I know one case where a very large sum is paid out in wages in excess of the profits of the land. That estate is kept alive by substantial other moneys. There is a substantial amount of employment generated in the neighbourhood and paid for in the neighbourhood. The trustees are the shareholders. The tenant for life lives there and is deemed to be permanently resident for income tax purposes. However, her daughter is married away. Naturally, I presume she will not come back until the father and mother have gone to their reward, because there is not room for her to live in with the in-laws. Yet, as I understand the group of amendments the Minister has put forward, that particular case is going to be hit. It does not seem to be reasonable.

I think the Minister will agree with me when I say it is wrong to provide that residence for the Land Acts will mean one thing and residence for tax purposes another thing. If you have the two together it is much better. You have the definition already and it will be decided in every case, either by assessment or on appeal. Why can they not be taken as ready-made definitions also for the purposes of the Land Acts?

This matter has given me some difficulty. There are so many ways, when one gets down to company laws, of cloaking the real beneficial ownership by company devices that, unless one provides in this way to deal with companies as a whole, the door is wide open. There are company devices—I shall be dealing with them in a later section—where perhaps a herd could be made the majority shareholder in a company. He would be resident there. Let me emphasise that the Lay Commissioners and the Land Commission for their purposes would not in the ordinary course of events be interested in the type of case Deputy Sweetman has referred to, where you have a genuine family company fully working the farm or estate. But there are, I am advised, a number of these estates that are held under companies supposed to be Irish companies with their owners resident abroad and with other people running them. Where such lands are wanted for the relief of congestion—we must have an order of priority in this—I feel this residence qualification, as defined, is the method whereby we can get at these people. There is a large number of acres of land let by absentee owners. A big part of the purpose of this Bill is to get after that land for the land pool. The purpose of these amendments and of this section is to give the Land Commission the necessary legal teeth in suitable cases to get after these people. Some of these companies, bogus or otherwise, have certainly been used by aliens for the acquisition of Irish land——

Hear, hear.

——aliens not resident in this country. This is the best method we can devise of getting after those people. I can assure Deputy Sweetman and the House there is no intention on the part of the Land Commission of getting after the ordinary family farm worked through a private limited company, where everybody knows such is the case. There is no intention of using these powers against such a company. But in order to enable the Land Commission to deal with the type of case I have posed, it is necessary to spread the legal net as wide as possible.

Why can you not exclude cases where the shareholders are entirely Irish nationals? I am at one with the Minister on the case of the foreigners.

There is another device to deal with that one.
========================================
Work to do:
1. Using the debate excerpt, decide whether each statement agrees with it: (a) The Minister says the Land Commission intends to use these powers against family farms worked through a private limited company. (b) In the first case described, the tenant for life's daughter is married away. (c) One speaker asks why cases where the shareholders are entirely Irish nationals cannot be excluded. Answer yes or no for each, quoting the deciding words.
2. Shorten the paragraph of the debate excerpt beginning "I think the Minister will agree with me", keeping its main points.
3. According to the debate excerpt, what is a big part of the purpose of the Bill?

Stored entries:
========================================
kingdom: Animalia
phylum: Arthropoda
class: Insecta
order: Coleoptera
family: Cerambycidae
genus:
========================================
Final results:
1.
(a) No: "There is no intention of using these powers against such a company."
(b) Yes: "However, her daughter is married away."
(c) Yes: "Why can you not exclude cases where the shareholders are entirely Irish nationals?"

2. Residence should not mean one thing under the Land Acts and another for tax purposes, and keeping the two together is much better. The tax definition already exists and is settled in every case, either by assessment or on appeal, so it could serve as a ready-made definition for the Land Acts as well.

3. To get after the large number of acres of land let by absentee owners for the land pool.